Yemen Monitor/Special Writings:
A week ago, no one would have imagined that Iran would allow Al-Assad regime to collapse. Before that, neither Bashar al-Assad nor the Iranians had grasped the extent of the deterioration within the last functioning institution in Syria: the military!
However, officials in Tehran were aware of the limits of their intervention in support of a president who had not decided to help himself for the past 14 years. Al-Assad regime was not only suffering from a collapsing economy, extreme poverty, and a starving army, but it was also politically inept, and the head of the regime was disgustingly arrogant and completely delusional with megalomania and delusions of grandeur and victory. He refused to respond to the demands of his people or to solutions that were put before him from Syria, the region, and the world.
Al-Assad complained to Abbas Araqchi that “his army is not responding.” It was his administration that caused severe losses within his forces: “decision-making, infrastructure, morale, units, and leadership,” which deprived him of the incentive to fight.
Iran did not expect Al-Assad to collapse so quickly. Assad’s failure and his recent stances were behind the weak state of sadness among Iranian officials. “Iranians can be happy,” said Heshmat Alah Flaht pisheh, a former member of parliament, adding, “No one has the right to spend the nation’s dollars to maintain a spider’s web any longer.”
Without Syria, we can see the entire resistance axis collapsing. With it, Iran loses the gains of four decades of patient work to assemble proxy movements across the Middle East, of which Syria was the crown jewel. But now nothing can withstand the rapid developments. Araqchi was disappointed to hear Baghdad refuse to send Shiite militias to save Al-Assad. But when he left, the Syrian rebels were approaching Homs, and it was then that he confirmed that supporting Al-Assad was impossible, so he ordered the departure of diplomats and the closure of the embassy; he spoke on Iranian television, saying, “The resistance front has had a really tough year.”
The Iranian regime has lost billions of dollars to keep Al-Assad afloat, and its most capable fighters from Al-Quds Force, the Revolutionary Guard, Hezbollah, and other Shiite militias have been killed defending him. Billions of dollars’ worth of economic projects in Syria have been destroyed since 2015 due to systematic Israeli airstrikes! But it was a losing cause from the beginning, and it became clear last year when Tehran needed him to achieve what it wanted within its “axis,” he hesitated, refused, and distanced himself, preferring the Gulf offer to help with reconstruction. He refused to support Hezbollah and launch operations within the resistance axis, and even the supposed supply line was being targeted on his territory. He imprisoned Hezbollah commanders who tried to mobilize for fighting in Lebanon from Syria!
In fact, the Iranian regime has lost “Qassem Soleimani” and “Hassan Nasrallah,” who carried the burden of the resistance axis on their shoulders, and without them and Syria, the axis will not be as it was before, and there will be no good relationship with Hezbollah. This will cause an earthquake domestically: questioning the extent to which the principle of “stopping the enemy outside the borders” can protect the country or bring war to it. And declaring the failure of Al-Quds Force and its commander, Ismail Qaani, as in just 4 years, Qaani destroyed what Soleimani had built over two decades, putting an end to the resistance axis as we knew it.

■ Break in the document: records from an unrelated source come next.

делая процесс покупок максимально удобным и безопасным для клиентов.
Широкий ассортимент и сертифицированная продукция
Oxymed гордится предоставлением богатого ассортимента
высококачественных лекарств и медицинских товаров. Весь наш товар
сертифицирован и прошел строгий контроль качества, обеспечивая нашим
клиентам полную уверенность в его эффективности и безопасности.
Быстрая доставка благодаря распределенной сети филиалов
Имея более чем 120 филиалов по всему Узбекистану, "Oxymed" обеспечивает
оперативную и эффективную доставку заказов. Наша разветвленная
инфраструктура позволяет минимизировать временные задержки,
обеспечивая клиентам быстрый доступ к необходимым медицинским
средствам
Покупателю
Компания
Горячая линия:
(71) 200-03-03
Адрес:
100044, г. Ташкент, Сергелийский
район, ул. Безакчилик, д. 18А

It is clear that Iran is very weak and its regional deterrence is greatly diminished. It has lost Syria, perhaps for decades to come; Hezbollah is retreating for years to survive in the future of Lebanon; Iraq seems that Tehran is struggling to pass any orders that serve it; as for Yemen, it has always given it much less importance than the Houthis believe, and has always relied on Hezbollah and Syria for help in Sana’a unless it decides to consider the armed group as an ideal alternative!
And as it is, the only remaining option is to turn into a nuclear power to deter its fears of being subjected to a war that is hovering over its skies more than ever before. The last chance is the diplomatic track, and the Trump administration does not seem to be making the task easy for Iran and the countries of the region.